Глаза стирались о проклятую строчку, невозможность принятия последовательности повествования отстукивали диссонансову пляску, ведь одновременно я читал, вспоминал былое, рассуждал о несовершенстве, думал об Инге, о том, хочу ли я новых детей и спрашивал своего пьяного сына о том, хочет ли он есть, а после слушая его и гадая обо всем на свете.

– Где был? – так же рассеянно спрашивал я.

– Жил. – просто ответил Сашок. – В лучших традициях реализма. И тебя, конечно.

– Рановато.

Саша икнул и промолчал. Одно с ним хорошо – за словом не лезет, даже погордиться им можно. Но если и стану – то не признаюсь ни за что. Хоть пытать будут – ни за что…

– Жить всегда рано. – я не обернулся на его слова, но слегка улыбнулся. Ответ был далеко не совершенным, но в нем слышалось нечто мудрое, чего никогда не услышишь у сверстников его лет. Иногда, когда мои мысли не тревожило это мое маленькое помешательство насчет несовершенства, я мог получать удовольствие от таких вот маленьких вещей. – Оставишь денег? Надо мне.

– Сколько надо?

– В этот раз побольше, сотки три, надо. Как обычно, верну.

Я кивнул, и мы замолчали. На том и порешали. Маменька, маменька, причитала она. Под оглушительный, разрывающий перепонки грохот тарелок и вилок я перечитывал вновь и вновь одну глупую фразу, монотонно, стуком рельсов в голове ухало это слово – маменька, маменька, маменька, все накручивалось, било обухом, за окном шумел ветер, монотонно билась вилка о тарелку, в новом коллективе меня как обычно не примут, но, маменька, мне нужно будет втереться в доверие, чтобы придумать, как что-то опять украсть и перепродать, маменька, фраза повторялась, пьяный сын бил вилкой по тарелке, воздух пропах газом с плиты, мы с ним на пару – пропадали, моя жена и его мать опять хлопала дверью, в висках шумело, маменька, все было несовершенно, бум, бум, зачесалась борода и скрежет от моих ногтей опять сбил меня с мыслей, и вот я опять читаю ту же фразу – маменька, маменька, снова стук, и еще сердце, и сигареты бьются изнутри о пустоту пачки, да еще и ветер за окном, и пьяный Саша, и он иногда так сильно пугает, маменька, и вот я снова думаю, как Инга ушла, а я приведу новую женщину в дом и он выбросит письмо от нее в ведро, маменька, и это несовершенно, ах, слишком несовершенно, маменька, даже чересчур, и Сильвия со страниц Свифта вновь испражняется, и это заклинание, маменька, и вот я снова в мыслях там, где все пошло не так, давно, давно, маменька, это было так давно и будто бы вчера – вот как это, вот как!

Но наваждение прошло, я опять задумался, какое впечатление произвести и что бы мне завтра стоит попытаться украсть.

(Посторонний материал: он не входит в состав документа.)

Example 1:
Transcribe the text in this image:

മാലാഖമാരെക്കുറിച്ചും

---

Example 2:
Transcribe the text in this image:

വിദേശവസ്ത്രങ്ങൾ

Офис… компьютеры, телефоны те же. Костик будет руки потирать – он-то людей знает, на базе прочно работает, краденое там только так улетает; надежнее, чем в ломбард нести. Никогда еще следов не находили. Хотя что и говорить – никогда и не пытались…

Пытаюсь читать, слушаю стук вилки. В голове шумит. Мысли – о несовершенстве, о женщинах, о прошлом с его дверью и о том, сколько еще движимых вещей мною будет «списано». Это, если посмотреть плохо – так, что во мне даже какая совесть борется. Но хоть несовершенство и не делает меня лучше, хуже не делает точно. Знаю, что сам далеко не святой. Цель, все таки: кушать же что-то надо, да и Сашку новые кроссовки давно пообещал.